Integrity: Is It Still Relevant to Modern Healthcare?
Nursing philosophy : an international journal for healthcare professionals 2011 Apr; 12(2): 107-18
Personal integrity is often seen as a core value for delivering ethical healthcare. This paper will explore what this might mean and particularly what place integrity has in a multi-professional healthcare system. Two opposing arguments can be made: the first is that the multi-professional nature of modern healthcare means that personal integrity is at best a futile luxury and at worst, an obstacle to delivering affordable high-quality care to large populations. The converse is that without personal integrity healthcare loses its humanity and becomes mere biological and social engineering. Part of the analysis rests on whether integrity is primarily a personally held moral framework or whether it is a social concept. Chester Calhoun's analysis, in which she identifies the integrated-self, personal identity, and (morally) clean-hands as three pictures of integrity, is used as the basis for suggesting that integrity is a rich and complex social virtue through which the individual is able to demonstrate their relationship with the values and mores of the communities of which they are members.

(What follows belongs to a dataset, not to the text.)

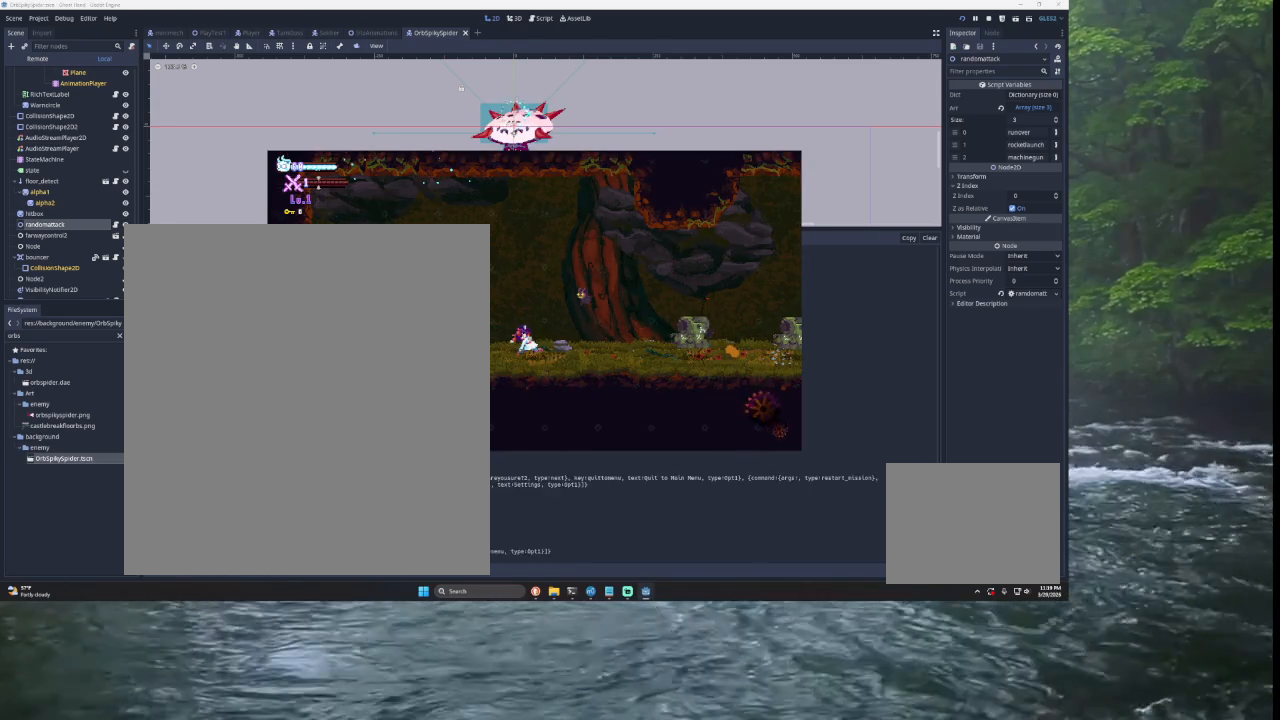
{"buttons": [], "left_stick": "center", "right_stick": "center", "events": [[33, "SQUARE", "down"], [133, "SQUARE", "up"]]}
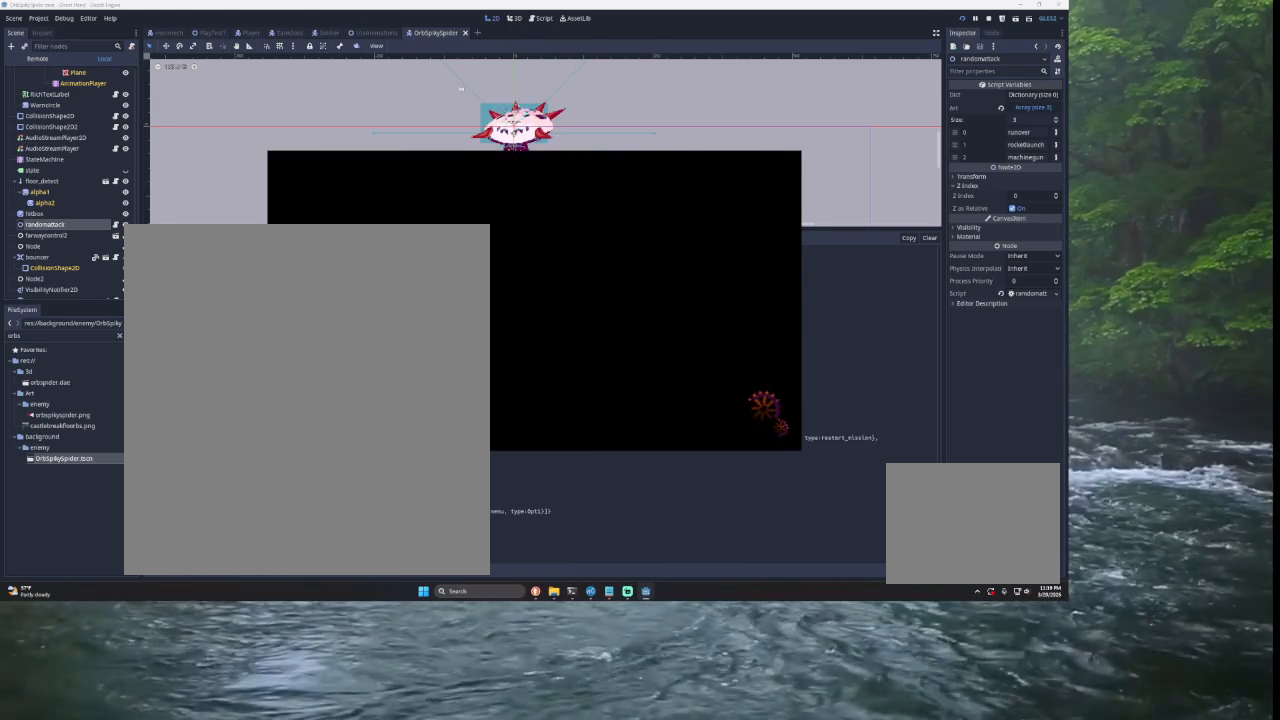
{"buttons": [], "left_stick": "down", "right_stick": "center", "events": [[67, "left_stick", "down"], [167, "left_stick", "center"], [267, "left_stick", "down"], [367, "left_stick", "center"], [433, "left_stick", "down"]]}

In addition, I will argue that integrity is not a value itself, but is a framework through which one or more sets of those values that characterize the communities of which the person is a part, can be expressed. Because a person may belong to many communities - nation, gender, religion, family, profession, trade, sport, etc. - each individual has their own unique meta-set of values that informs their personal sense of integrity. However, in specific circumstances, conflicts may arise between this personal global sense and the set of values associated with one community.